[PATCH 0/8 preview] demonstrate proposed new locking strategy for directories

NeilBrown <neil@xxxxxxxxxx> · Mon, 9 Jun 2025 17:34:05 +1000

This patches are still under development.  In particular some proper
documentation is needed.  They are sufficient to demonstrate my design.

They add an alternate mechanism for providing the locking that the VFS
needs for directory operations.  This includes:
 - only one operation per name at a time
 - no operations in a directory being removed
 - no concurrent cross-directory renames which might result in an
    ancestor loop

I had originally hoped to push the locking of i_rw_sem down into the
filesystems and have the new locking on top of that.  This turned out to
be impractical.  This series leave the i_rw_sem locking where it is,
introduces new locking that happens while the directory is locked, and
gives the filesystem the option of disabling (most of) the i_rw_sem
locking.  Once all filesystems are converted the i_rw_sem locking can be
removed.

Shared lock on i_rw_sem is still used for readdir and simple lookup, to
exclude it while rmdir is happening.

The problem with pushing i_rw_sem down is that I still want to use it to
exclude readdir while rmdir is happening.  Some readdir implementations
use the result to prime the dcache which means creating d_in_lookup()
dentries in the directory.  If we can do this while holding i_rw_sem,
then it is not safe to take i_rw_sem while holding a d_in_lookup()
dentry.  So i_rw_sem CANNOT be taken after a lookup has been performed -
it must be before, or never.

Another issue is that after taking i_rw_sem in rmdir() I need to wait
for any dentries that are still locked.  Waiting for the dentry lock
while holding i_rw_sem means we cannot take i_rw_sem after getting a
dentry lock.

So we take i_rw_sem for filesystems that still require it (initially
all) but still do the other locking which will be uncontended.  This
exercises the code to help ensure it is ready when we remove the
i_rw_sem requirement for any given filesystem.
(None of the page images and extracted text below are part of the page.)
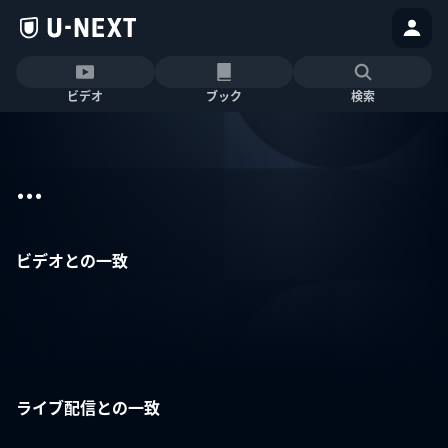
ビデオ
ブック
検索
...
ビデオとの一致
ライブ配信との一致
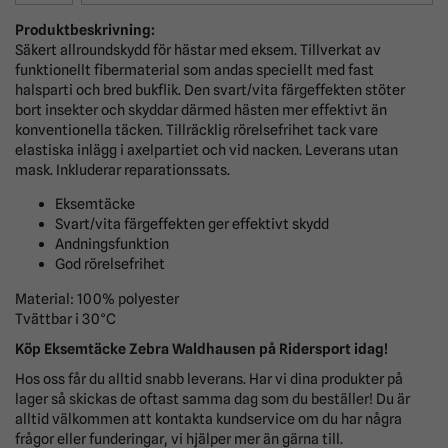
Produktbeskrivning:
Säkert allroundskydd för hästar med eksem. Tillverkat av
funktionellt fibermaterial som andas speciellt med fast
halsparti och bred bukflik. Den svart/vita färgeffekten stöter
bort insekter och skyddar därmed hästen mer effektivt än
konventionella täcken. Tillräcklig rörelsefrihet tack vare
elastiska inlägg i axelpartiet och vid nacken. Leverans utan
mask. Inkluderar reparationssats.
Eksemtäcke
Svart/vita färgeffekten ger effektivt skydd
Andningsfunktion
God rörelsefrihet
Material: 100% polyester
Tvättbar i 30°C
Köp Eksemtäcke
Zebra Waldhausen
på Ridersport idag!
Hos oss får du alltid snabb leverans. Har vi dina produkter på
lager så skickas de oftast samma dag som du beställer! Du är
alltid välkommen att kontakta kundservice om du har några
frågor eller funderingar, vi hjälper mer än gärna till.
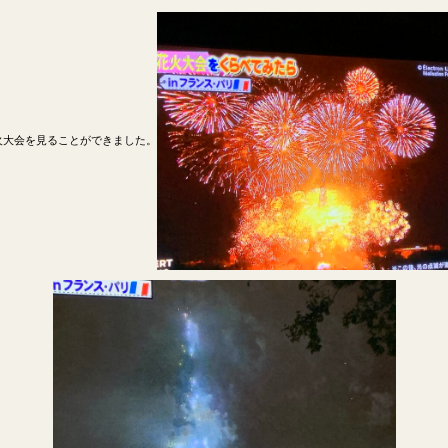
火大会を見ることができました。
The central feature is a per-dentry lock implemented with a couple of
d_flags and wait_var_event/wake_up_var.  A single thread can take 1,
sometimes 2, occasionally 3 locks on different dentries.

A second lock is needed for rename - we lock the two dentries in
address-order after confirming there is no hierarchical relationship.
It is also needed for silly-rename as part of unlink.  In this case the
plan is for the second dentry to always be a d_in_lookup dentry so the
lock is guaranteed to be uncontented.  I'm not sure I got that finished
yet.

The three-dentry case is a rename which results in a silly-rename of the
target.

For rmdir we introduce S_DYING so that marking a directory a S_DEAD is
two-stage.  We mark is S_DYING which will prevent more dentry locks
being taken, then we wait for the locks that were already taken, then
set S_DEAD.

For rename ...  maybe just read the patch.  I tried to explain it
thoroughly.

The goal is to perform create/remove/rename without any mutex/semaphore
held by the VFS.  This will allow concurrent operations in a directory
and prepare the way for async operation so that e.g.  io_uring could be
given a list of many names in a directory to unlink and it could unlink
them in parallel.  We probably need to make changes to the locking on
the inode being removed before this can be fully achieved - I haven't
explored that in detail yet.

Thanks,
NeilBrown